— start Selected passage —

Monday, April 22, 2013

Pharaoh Pulls His Second “Mea Culpa” -- Exodus 9:27-35:


Then Pharaoh sent for Moses and Aaron, and said to them, “I have sinned this time; the Lord is the righteous one, and I and my people are the wicked ones.  Make supplication to the Lord, for there has been enough of God’s thunder and hail; and I will let you go, and you shall stay no longer.”  And Moses said to him, “As soon as I go out of the city, I will spread out my hands to the Lord; the thunder will cease, and there will be hail no longer, that you may know that the earth is the Lord’s.  But as for you and your servants, I know that you do not yet fear the Lord God.”  (Now the flax and the barley were ruined, for the barley was in the ear and the flax was in bud.  But the wheat and the spelt were not ruined, for they ripen late.)  So Moses went out of the city from Pharaoh, and spread out his hands to the Lord; and the thunder and the hail ceased, and rain no longer poured on the earth.  But when Pharaoh saw that the rain and the hail and the thunder had ceased, he sinned again and hardened his heart, he and his servants.  And Pharaoh’s heart was hardened, and he did not let the sons of Israel go, just as the Lord had spoken through Moses.

— end Selected passage —
— start Data records —

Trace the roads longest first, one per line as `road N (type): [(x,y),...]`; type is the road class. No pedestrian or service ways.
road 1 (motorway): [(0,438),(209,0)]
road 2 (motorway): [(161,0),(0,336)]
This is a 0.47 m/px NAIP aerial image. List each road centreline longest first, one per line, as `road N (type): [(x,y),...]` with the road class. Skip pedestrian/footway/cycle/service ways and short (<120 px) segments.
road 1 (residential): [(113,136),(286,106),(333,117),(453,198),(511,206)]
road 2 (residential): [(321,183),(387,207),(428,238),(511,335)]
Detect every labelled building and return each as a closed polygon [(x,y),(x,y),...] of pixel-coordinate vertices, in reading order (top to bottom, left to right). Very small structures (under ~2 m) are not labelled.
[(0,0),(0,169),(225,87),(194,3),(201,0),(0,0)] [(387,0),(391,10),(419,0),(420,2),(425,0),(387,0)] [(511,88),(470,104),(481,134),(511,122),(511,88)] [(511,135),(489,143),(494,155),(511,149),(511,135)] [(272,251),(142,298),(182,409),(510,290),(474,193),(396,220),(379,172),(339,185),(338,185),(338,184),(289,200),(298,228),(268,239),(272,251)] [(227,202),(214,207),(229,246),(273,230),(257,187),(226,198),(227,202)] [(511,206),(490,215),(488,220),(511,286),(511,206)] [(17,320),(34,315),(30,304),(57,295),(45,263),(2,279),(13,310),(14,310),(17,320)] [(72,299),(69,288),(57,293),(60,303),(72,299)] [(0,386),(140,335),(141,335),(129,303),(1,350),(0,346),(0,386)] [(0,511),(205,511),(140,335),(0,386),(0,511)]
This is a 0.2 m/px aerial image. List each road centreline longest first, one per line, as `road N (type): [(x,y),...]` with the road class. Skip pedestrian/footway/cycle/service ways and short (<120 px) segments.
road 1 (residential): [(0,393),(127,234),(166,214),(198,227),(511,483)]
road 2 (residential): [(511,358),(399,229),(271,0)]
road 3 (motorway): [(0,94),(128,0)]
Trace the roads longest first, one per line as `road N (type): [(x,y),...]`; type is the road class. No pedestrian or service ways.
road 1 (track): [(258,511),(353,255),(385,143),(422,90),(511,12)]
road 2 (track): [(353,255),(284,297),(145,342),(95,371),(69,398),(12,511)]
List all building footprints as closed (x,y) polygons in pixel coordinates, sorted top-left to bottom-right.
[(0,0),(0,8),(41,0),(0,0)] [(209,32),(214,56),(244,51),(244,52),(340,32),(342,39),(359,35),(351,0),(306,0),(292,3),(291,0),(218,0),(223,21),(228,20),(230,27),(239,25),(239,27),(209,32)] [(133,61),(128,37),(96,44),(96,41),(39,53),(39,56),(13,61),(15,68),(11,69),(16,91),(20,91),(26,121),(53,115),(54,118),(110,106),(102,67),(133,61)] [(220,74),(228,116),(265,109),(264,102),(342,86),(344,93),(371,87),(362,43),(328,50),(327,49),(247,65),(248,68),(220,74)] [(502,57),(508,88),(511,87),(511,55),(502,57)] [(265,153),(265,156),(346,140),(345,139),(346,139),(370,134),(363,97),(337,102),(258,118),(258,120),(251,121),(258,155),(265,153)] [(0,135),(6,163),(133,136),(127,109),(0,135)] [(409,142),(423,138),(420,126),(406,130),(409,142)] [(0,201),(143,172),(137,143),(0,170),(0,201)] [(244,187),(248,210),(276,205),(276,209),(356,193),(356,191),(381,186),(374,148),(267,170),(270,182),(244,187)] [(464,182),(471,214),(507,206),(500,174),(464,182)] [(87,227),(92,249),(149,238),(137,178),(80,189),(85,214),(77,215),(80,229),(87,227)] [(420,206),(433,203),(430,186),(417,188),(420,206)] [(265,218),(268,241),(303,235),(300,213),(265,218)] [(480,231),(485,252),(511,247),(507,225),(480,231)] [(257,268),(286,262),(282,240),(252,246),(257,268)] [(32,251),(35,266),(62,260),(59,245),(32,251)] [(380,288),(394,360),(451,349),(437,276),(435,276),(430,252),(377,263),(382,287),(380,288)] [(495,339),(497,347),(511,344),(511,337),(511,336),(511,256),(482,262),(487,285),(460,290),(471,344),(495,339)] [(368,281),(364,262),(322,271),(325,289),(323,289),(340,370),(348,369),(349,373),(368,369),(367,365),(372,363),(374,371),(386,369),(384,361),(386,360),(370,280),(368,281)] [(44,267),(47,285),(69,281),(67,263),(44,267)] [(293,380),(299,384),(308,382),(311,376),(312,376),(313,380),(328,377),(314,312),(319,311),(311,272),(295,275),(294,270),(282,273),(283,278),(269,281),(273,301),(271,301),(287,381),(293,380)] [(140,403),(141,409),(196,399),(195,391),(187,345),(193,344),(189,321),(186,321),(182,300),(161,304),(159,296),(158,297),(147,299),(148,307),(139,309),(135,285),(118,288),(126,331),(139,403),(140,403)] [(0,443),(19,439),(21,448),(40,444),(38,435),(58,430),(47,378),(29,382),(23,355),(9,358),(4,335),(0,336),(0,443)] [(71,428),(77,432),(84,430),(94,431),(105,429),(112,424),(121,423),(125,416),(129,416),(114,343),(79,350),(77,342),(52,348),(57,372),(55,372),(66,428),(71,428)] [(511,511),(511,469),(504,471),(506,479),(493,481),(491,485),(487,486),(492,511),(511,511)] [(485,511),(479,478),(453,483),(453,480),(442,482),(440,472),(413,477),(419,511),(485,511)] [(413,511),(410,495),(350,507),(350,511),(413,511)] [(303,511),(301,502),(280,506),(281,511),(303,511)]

— end Data records —

[Given task]
Copy out the Exodus 9:27-35 post above in full, word for word.

[Completed task]
Monday, April 22, 2013

Pharaoh Pulls His Second “Mea Culpa” -- Exodus 9:27-35:


Then Pharaoh sent for Moses and Aaron, and said to them, “I have sinned this time; the Lord is the righteous one, and I and my people are the wicked ones.  Make supplication to the Lord, for there has been enough of God’s thunder and hail; and I will let you go, and you shall stay no longer.”  And Moses said to him, “As soon as I go out of the city, I will spread out my hands to the Lord; the thunder will cease, and there will be hail no longer, that you may know that the earth is the Lord’s.  But as for you and your servants, I know that you do not yet fear the Lord God.”  (Now the flax and the barley were ruined, for the barley was in the ear and the flax was in bud.  But the wheat and the spelt were not ruined, for they ripen late.)  So Moses went out of the city from Pharaoh, and spread out his hands to the Lord; and the thunder and the hail ceased, and rain no longer poured on the earth.  But when Pharaoh saw that the rain and the hail and the thunder had ceased, he sinned again and hardened his heart, he and his servants.  And Pharaoh’s heart was hardened, and he did not let the sons of Israel go, just as the Lord had spoken through Moses.